# CVA Optima Elite Muzzle Barrel



## hiawassee1 (Oct 21, 2019)

I have a CVA Optima Elite with a 243 barrel.  I am looking to change it over to a muzzleloader for my son.  I have searched CVA and Bergara website and cannot seem to locate the muzzle barrel.  Are the muzzle barrels still an optin to purchase? and if so where can one find them?  Thanks, J.R.


----------



## georgia_home (Oct 21, 2019)

I have the same setup, 243/50. I think the optima elite was discontinued a number of years ago. 8-10. Roughly

You could call cva directly and ask. Or you may be able to check some of the sites that specialize in muzzleloaders and look for lightly  used. It was several years ago, they did have good sales on the optima elite barrels, after the discontinuation, and I figured they were just liquidating the older stock.

Good luck



hiawassee1 said:


> I have a CVA Optima Elite with a 243 barrel.  I am looking to change it over to a muzzleloader for my son.  I have searched CVA and Bergara website and cannot seem to locate the muzzle barrel.  Are the muzzle barrels still an optin to purchase? and if so where can one find them?  Thanks, J.R.


----------



## hiawassee1 (Oct 23, 2019)

Contacted both CVA and Bergara, response was from the same gentleman stating they no longer produce barrels compatible for this model.  Guess I may have to take a different route.


----------



## Blackston (Oct 23, 2019)

I have the 243 for my lil girl    I have hunted and hunted for a muzzleloader with no luck . If ya find 2 let me know LOL


----------



## Stevo1973 (Dec 15, 2020)

Do you have the stainless .243 barrel?

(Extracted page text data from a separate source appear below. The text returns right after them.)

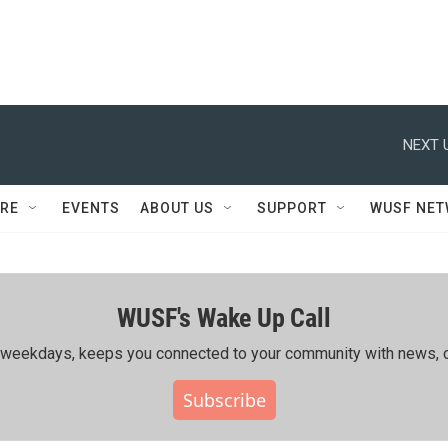
NEXT 
RE
EVENTS
ABOUT US
SUPPORT
WUSF NE
WUSF's Wake Up Call
ing weekdays, keeps you connected to your community with news, c
Subscribe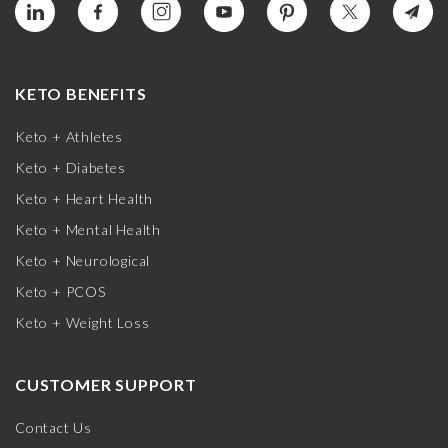
KETO BENEFITS
Keto + Athletes
Keto + Diabetes
Keto + Heart Health
Keto + Mental Health
Keto + Neurological
Keto + PCOS
Keto + Weight Loss
CUSTOMER SUPPORT
Contact Us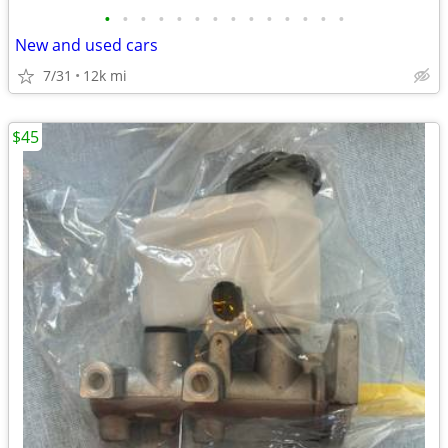
•
•
•
•
•
•
•
•
•
•
•
•
•
•
New and used cars
7/31
12k mi
$45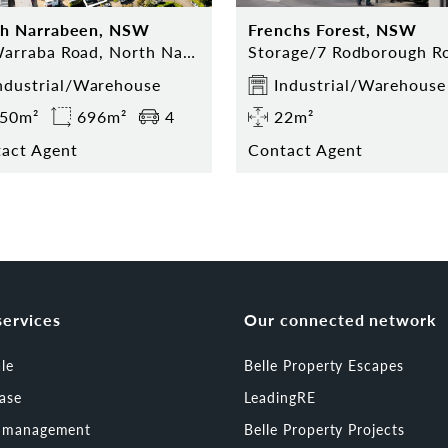
th Narrabeen, NSW
Frenchs Forest, NSW
23 Warraba Road, North Narrabeen, NSW 2101
ndustrial/Warehouse
Industrial/Warehouse
50m²
696m²
4
22m²
act Agent
Contact Agent
services
Our connected network
ale
Belle Property Escapes
ease
LeadingRE
t management
Belle Property Projects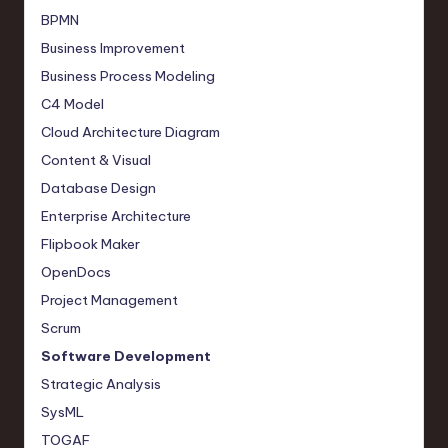
BPMN
Business Improvement
Business Process Modeling
C4 Model
Cloud Architecture Diagram
Content & Visual
Database Design
Enterprise Architecture
Flipbook Maker
OpenDocs
Project Management
Scrum
Software Development
Strategic Analysis
SysML
TOGAF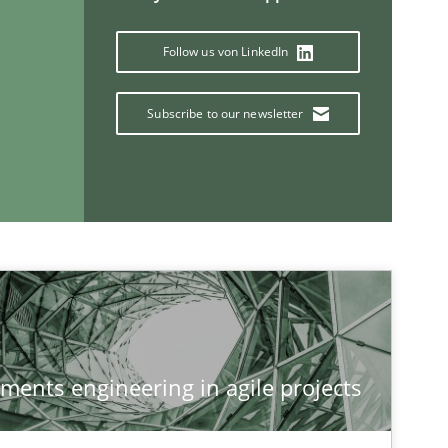
Follow us von LinkedIn
Subscribe to our newsletter
If you want to support us:
Follow us von LinkedIn
ublisher
ements engineering in agile projects
Subscribe to our newsletter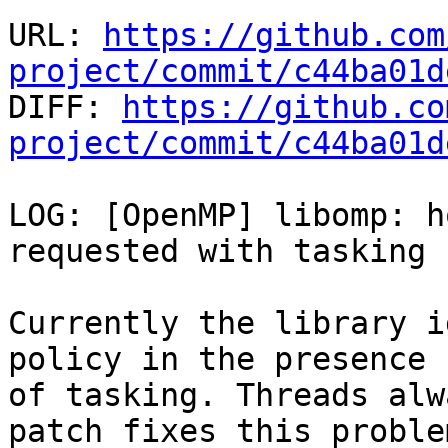
URL: 
https://github.com
project/commit/c44ba01d

DIFF: 
https://github.co
project/commit/c44ba01d
LOG: [OpenMP] libomp: h
requested with tasking

Currently the library i
policy in the presence

of tasking. Threads alw
patch fixes this problem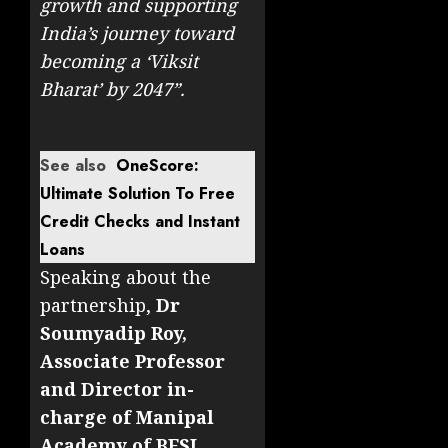
growth and supporting
India’s journey toward
becoming a ‘Viksit
Bharat’ by 2047”.
See also
OneScore:
Ultimate Solution To Free
Credit Checks and Instant
Loans
Speaking about the
partnership,
Dr
Soumyadip Roy,
Associate Professor
and Director in-
charge of Manipal
Academy of BFSI
,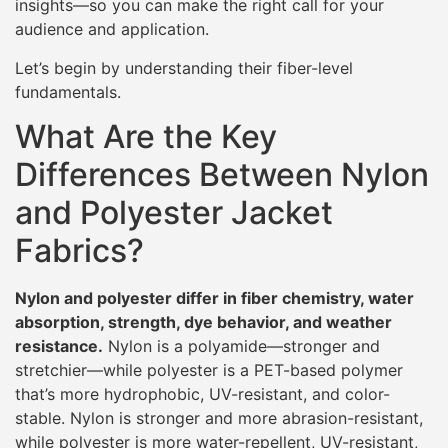
insights—so you can make the right call for your
audience and application.
Let’s begin by understanding their fiber-level
fundamentals.
What Are the Key
Differences Between Nylon
and Polyester Jacket
Fabrics?
Nylon and polyester differ in fiber chemistry, water
absorption, strength, dye behavior, and weather
resistance.
Nylon is a polyamide—stronger and
stretchier—while polyester is a PET-based polymer
that’s more hydrophobic, UV-resistant, and color-
stable. Nylon is stronger and more abrasion-resistant,
while polyester is more water-repellent, UV-resistant,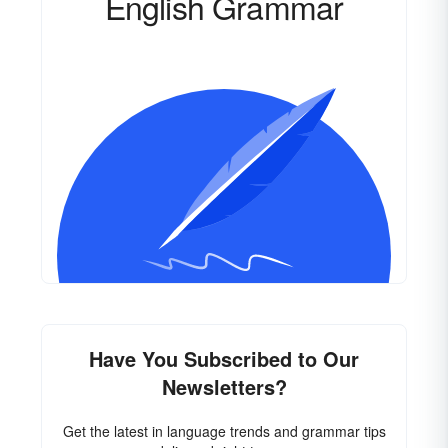
English Grammar
Have You Subscribed to Our
Newsletters?
Get the latest in language trends and grammar tips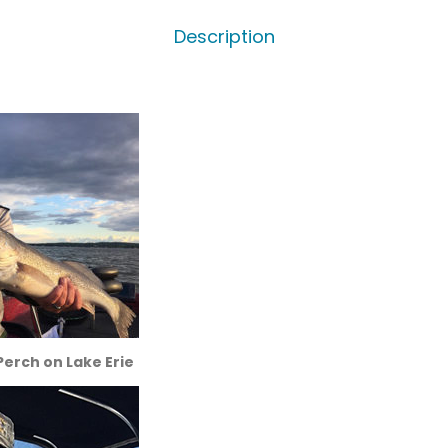
Description
erch on Lake Erie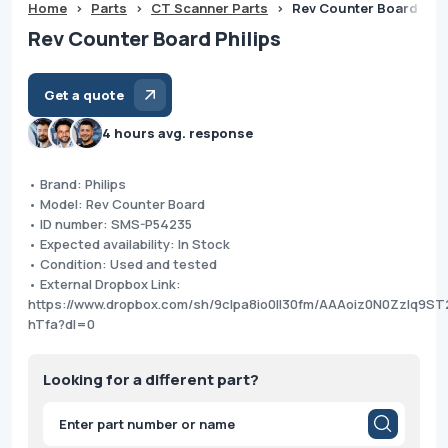
Home
>
Parts
>
CT Scanner Parts
>
Rev Counter Board Phil
Rev Counter Board Philips
Get a quote
4 hours avg. response
• Brand: Philips
• Model: Rev Counter Board
• ID number: SMS-P54235
• Expected availability: In Stock
• Condition: Used and tested
• External Dropbox Link:
https://www.dropbox.com/sh/9clpa8io0ll30fm/AAAoiz0N0Zzlq9ST
hTfa?dl=0
Looking for a different part?
Products
search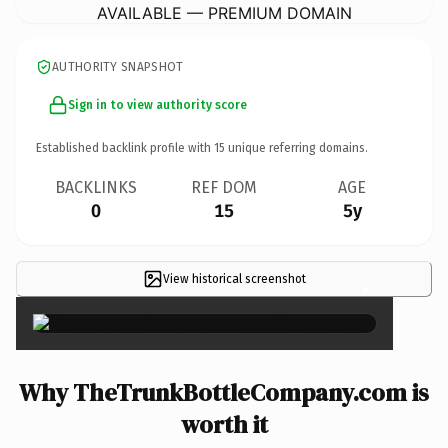
AVAILABLE — PREMIUM DOMAIN
AUTHORITY SNAPSHOT
Sign in to view authority score
Established backlink profile with
15
unique referring domains.
BACKLINKS
REF DOM
AGE
0
15
5y
View historical screenshot
×
Why TheTrunkBottleCompany.com is
worth it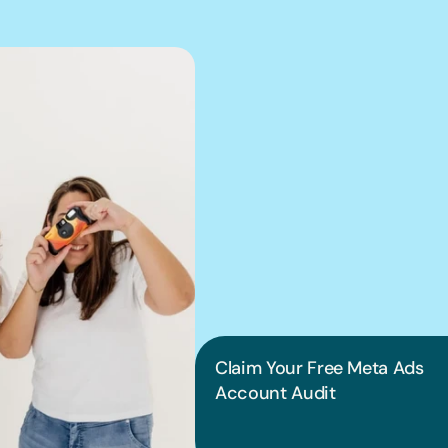
We can hel
into pract
Claim Your Free Meta Ads 
Account Audit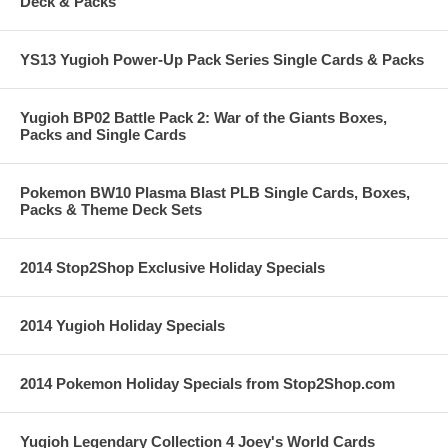
Deck & Packs
YS13 Yugioh Power-Up Pack Series Single Cards & Packs
Yugioh BP02 Battle Pack 2: War of the Giants Boxes,
Packs and Single Cards
Pokemon BW10 Plasma Blast PLB Single Cards, Boxes,
Packs & Theme Deck Sets
2014 Stop2Shop Exclusive Holiday Specials
2014 Yugioh Holiday Specials
2014 Pokemon Holiday Specials from Stop2Shop.com
Yugioh Legendary Collection 4 Joey's World Cards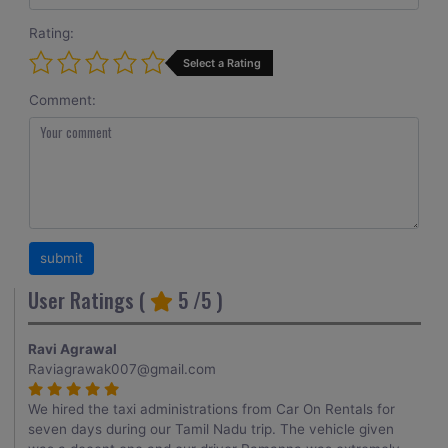
Rating:
Select a Rating
Comment:
User Ratings (
5
/5 )
Ravi Agrawal
Raviagrawak007@gmail.com
We hired the taxi administrations from Car On Rentals for
seven days during our Tamil Nadu trip. The vehicle given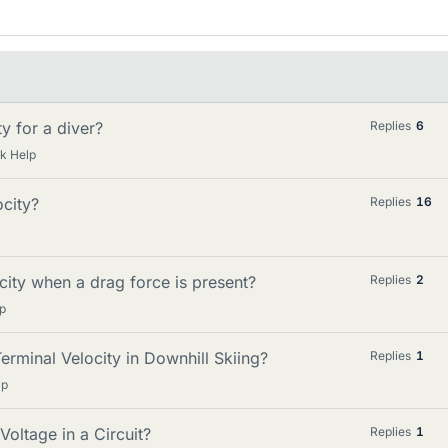
y for a diver?
Replies
6
k Help
city?
Replies
16
city when a drag force is present?
Replies
2
p
rminal Velocity in Downhill Skiing?
Replies
1
lp
oltage in a Circuit?
Replies
1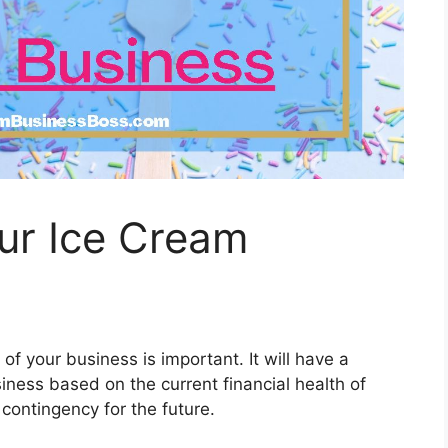
ur Ice Cream
of your business is important. It will have a
iness based on the current financial health of
a contingency for the future.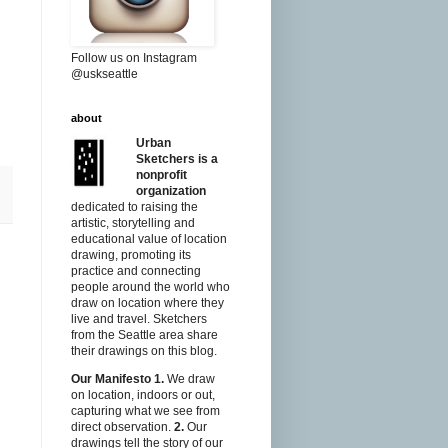
Follow us on Instagram
@uskseattle
about
Urban
Sketchers is a
nonprofit
organization
dedicated to raising the
artistic, storytelling and
educational value of location
drawing, promoting its
practice and connecting
people around the world who
draw on location where they
live and travel. Sketchers
from the Seattle area share
their drawings on this blog.
Our Manifesto
1.
We draw
on location, indoors or out,
capturing what we see from
direct observation.
2.
Our
drawings tell the story of our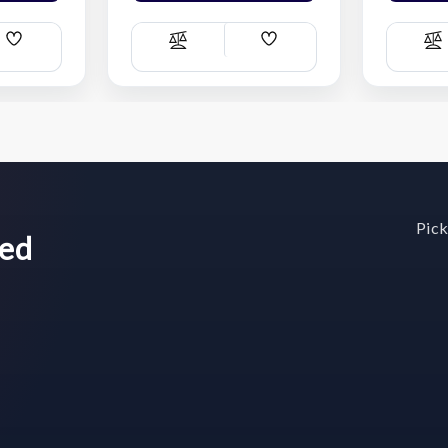
Add
Add
Compare
C
Wish
Wish
List
List
Pick
wed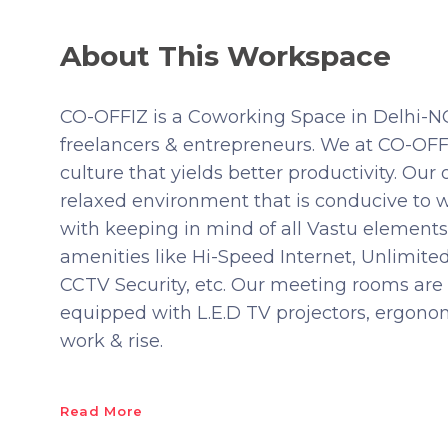
About This Workspace
CO-OFFIZ is a Coworking Space in Delhi-NCR
freelancers & entrepreneurs. We at CO-OFFI
culture that yields better productivity. Our 
relaxed environment that is conducive to w
with keeping in mind of all Vastu elements
amenities like Hi-Speed Internet, Unlimit
CCTV Security, etc. Our meeting rooms are 
equipped with L.E.D TV projectors, ergonomic
work & rise.
Read More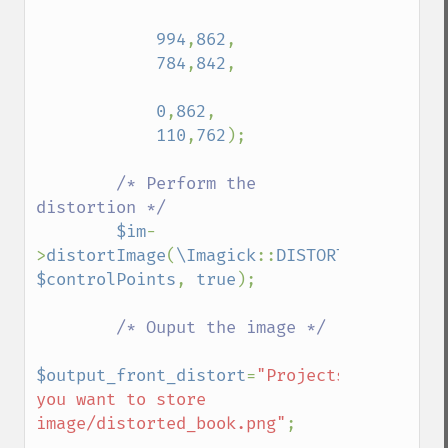
functionImage
994
,
862
,

fxImage
784
,
842
,

gammaImage
gaussianBlurImage
0
,
862
,

getColorspace
110
,
762
);

getCompression
getCompressionQuality
/* Perform the 
getCopyright
distortion */

getFilename
$im
-
getFont
>
distortImage
(
\Imagick
::
DISTORTION_PERSPE
getFormat
$controlPoints
, 
true
);

getGravity
getHomeURL
/* Ouput the image */

getImage
getImageAlphaChannel
$output_front_distort
=
"Projects/path/where
getImageArtifact
you want to store 
getImageBackgroundColor
image/distorted_book.png"
;

getImageBlob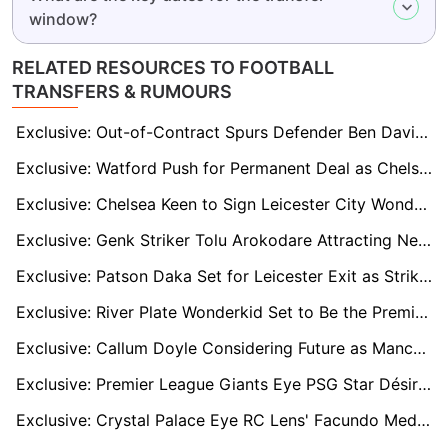
window?
RELATED RESOURCES TO FOOTBALL
TRANSFERS & RUMOURS
Exclusive: Out-of-Contract Spurs Defender Ben Davies Linked to Promoted Leeds United and Burnley
Exclusive: Watford Push for Permanent Deal as Chelsea's Wiley Shines on Loan
Exclusive: Chelsea Keen to Sign Leicester City Wonderkid Jeremy Monga
Exclusive: Genk Striker Tolu Arokodare Attracting Newcastle and Fulham After Breakout Season
Exclusive: Patson Daka Set for Leicester Exit as Striker Eyes Fresh Start in England
Exclusive: River Plate Wonderkid Set to Be the Premier League’s Next Argentine Star
Exclusive: Callum Doyle Considering Future as Manchester City Set £25m Asking Price
Exclusive: Premier League Giants Eye PSG Star Désiré Doué, But Club Ready to Demand Nine-Figure Fee
Exclusive: Crystal Palace Eye RC Lens' Facundo Medina as Marc Guehi's Perfect Replacement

I have the .50 cal fluted black powder barrel i would trade for the 243 barrel.


----------



## frankwright (Dec 19, 2020)

I did a little Googling and I found nothing.
Midway has an Optima V2 for $250 and there are deals everywhere if you look so probably cheaper to buy a new muzzleloader!
Good Luck!


----------



## Justin1122 (Jan 25, 2021)

Stevo1973 said:


> Do you have the stainless .243 barrel? I have the .50 cal fluted black powder barrel i would trade for the 243 barrel.


Any interest in a brand new .222 SS barrel?


----------